Katelyn McIntyre
On July 24th 1904, Sir Hugh John Macdonald experienced a supernatural encounter.
Recorded in a Winnipeg Telegram article uncovered in the archives of Dalnavert Museum, this remarkable and weird experience during a magic show put on by ‘the White Mahatma’ is covered in brief. During the climax of the performance, Macdonald received a message from the late Sedley Blanchard, a prominent Winnipeg lawyer and friend of Macdonald. The message was as follows:
‘My dear old Friend. – This is indeed a privilege I had not looked for or expected. I am near you, and it is my hand that guides the medium. – I am yours, Sedley Blanchard.’
What struck Macdonald was the signature. It was eerily similar to what he could remember of his dear friend’s. How did the White Mahatma know this Winnipeg lawyer who had passed nearly two decades prior? Macdonald even stated that he thought few in the hall would even remember him.

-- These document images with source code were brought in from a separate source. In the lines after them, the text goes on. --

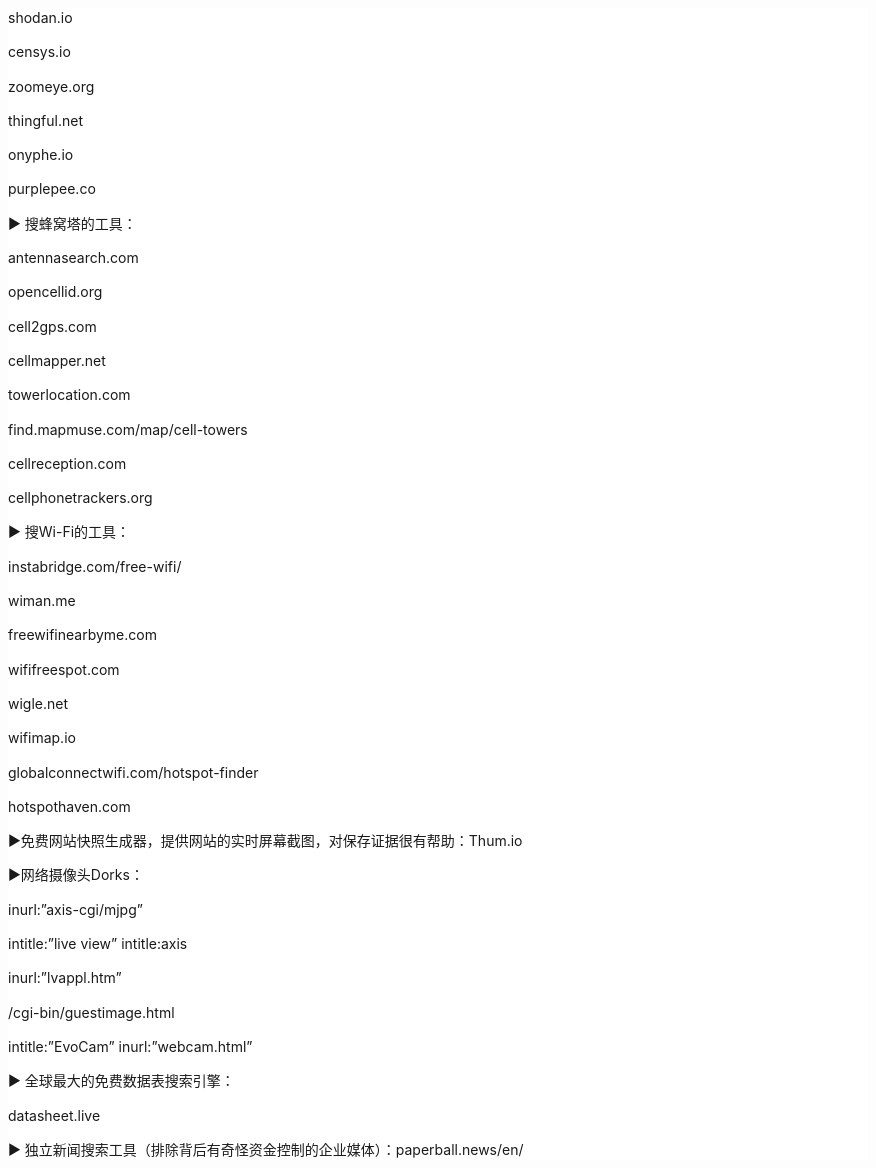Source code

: shodan.io

censys.io

zoomeye.org

thingful.net

onyphe.io

purplepee.co

▶️ 搜蜂窝塔的工具：

antennasearch.com

opencellid.org

cell2gps.com

cellmapper.net

towerlocation.com

find.mapmuse.com/map/cell-towers

cellreception.com

cellphonetrackers.org

▶️ 搜Wi-Fi的工具：

instabridge.com/free-wifi/

wiman.me

freewifinearbyme.com

wififreespot.com

wigle.net

wifimap.io

globalconnectwifi.com/hotspot-finder

hotspothaven.com

▶️免费网站快照生成器，提供网站的实时屏幕截图，对保存证据很有帮助：Thum.io

▶️网络摄像头Dorks：

inurl:”axis-cgi/mjpg”

intitle:”live view” intitle:axis

inurl:”lvappl.htm”

/cgi-bin/guestimage.html

intitle:”EvoCam” inurl:”webcam.html”

▶️ 全球最大的免费数据表搜索引擎：

datasheet.live

▶️ 独立新闻搜索工具（排除背后有奇怪资金控制的企业媒体）：paperball.news/en/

But first, who was this man channeling the spirits of the deceased and bringing their messages to the land of the living? Who exactly was the White Mahatma?

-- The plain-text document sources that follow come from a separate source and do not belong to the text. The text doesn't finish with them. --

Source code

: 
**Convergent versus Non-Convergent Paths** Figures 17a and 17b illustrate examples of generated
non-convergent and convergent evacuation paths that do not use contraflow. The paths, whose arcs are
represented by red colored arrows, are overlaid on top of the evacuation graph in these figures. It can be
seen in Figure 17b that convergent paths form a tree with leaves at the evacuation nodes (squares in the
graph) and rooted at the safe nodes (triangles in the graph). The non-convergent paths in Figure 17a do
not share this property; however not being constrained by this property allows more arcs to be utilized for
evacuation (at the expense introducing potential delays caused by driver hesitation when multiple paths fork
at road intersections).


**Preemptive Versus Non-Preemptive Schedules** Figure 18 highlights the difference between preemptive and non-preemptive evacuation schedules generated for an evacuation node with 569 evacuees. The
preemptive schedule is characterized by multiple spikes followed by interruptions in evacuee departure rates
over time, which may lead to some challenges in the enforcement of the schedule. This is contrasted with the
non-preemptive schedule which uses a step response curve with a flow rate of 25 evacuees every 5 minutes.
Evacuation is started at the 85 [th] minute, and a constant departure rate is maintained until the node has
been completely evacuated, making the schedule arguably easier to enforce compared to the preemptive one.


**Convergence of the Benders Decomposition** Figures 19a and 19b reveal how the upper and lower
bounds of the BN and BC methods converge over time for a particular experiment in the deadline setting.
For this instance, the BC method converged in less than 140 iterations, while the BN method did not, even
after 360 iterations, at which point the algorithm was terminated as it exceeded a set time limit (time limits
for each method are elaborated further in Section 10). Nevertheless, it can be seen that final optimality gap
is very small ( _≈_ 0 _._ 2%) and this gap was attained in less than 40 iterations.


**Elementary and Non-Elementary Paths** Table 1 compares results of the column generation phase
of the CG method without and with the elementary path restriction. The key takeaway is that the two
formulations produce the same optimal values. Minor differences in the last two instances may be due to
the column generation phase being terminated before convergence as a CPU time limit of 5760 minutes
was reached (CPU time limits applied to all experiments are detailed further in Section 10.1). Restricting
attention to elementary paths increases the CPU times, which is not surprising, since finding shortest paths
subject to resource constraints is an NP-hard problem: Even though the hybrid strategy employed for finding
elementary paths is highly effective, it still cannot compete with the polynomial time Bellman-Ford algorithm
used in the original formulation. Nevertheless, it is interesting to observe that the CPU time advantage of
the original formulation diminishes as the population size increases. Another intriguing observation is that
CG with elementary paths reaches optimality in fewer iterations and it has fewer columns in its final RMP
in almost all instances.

‘Mahatma’ comes from a Sanskrit word meaning “great-souled,” and is used in India as a title of love and respect, as well as in English to refer to a person of great prestige. The White Mahatma, however, had nothing to do with India. His real name was Samuel S. Baldwin, and he was born in Cincinnati, Ohio, in 1848. Throughout his career as a magician from the 1870s until his death in 1924, Baldwin, also known as “Samri,” held private séances and performed worldwide for crowds of civilians.
Baldwin has been credited as the one to bring the format of question-and-answer mentalism to the stage, a favourite of those who are adamant about their psychic abilities. This format is now commonly used both live and on television, where viewers may be picked out of a crowd to ask a medium about a departed loved one.

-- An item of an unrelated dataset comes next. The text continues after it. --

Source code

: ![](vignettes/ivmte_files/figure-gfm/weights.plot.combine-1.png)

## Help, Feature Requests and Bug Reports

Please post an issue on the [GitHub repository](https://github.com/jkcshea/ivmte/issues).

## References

Though he gained his fame partly through his work with the supernatural, Baldwin considered himself an entertainer, and did not claim himself to be a real spiritual medium. Baldwin in his 1895 book quotes:
‘I have attended at least two thousand spiritual séances, and I am more convinced now even than I was in my earlier days, that under no circumstances do disembodied spirits return to this world to produce manifestations of any character’.
So with that position on spiritualism and séances, how did this world-renowned magician know who Sedley Blanchard was, and why did he channel him during a séance for Sir Hugh John Macdonald? With only a newspaper clipping chronicling the event, we may never know. What we do know, however, is that it surprised Sir Hugh John Macdonald enough for him to suspend his belief for a moment and believe in the impossible.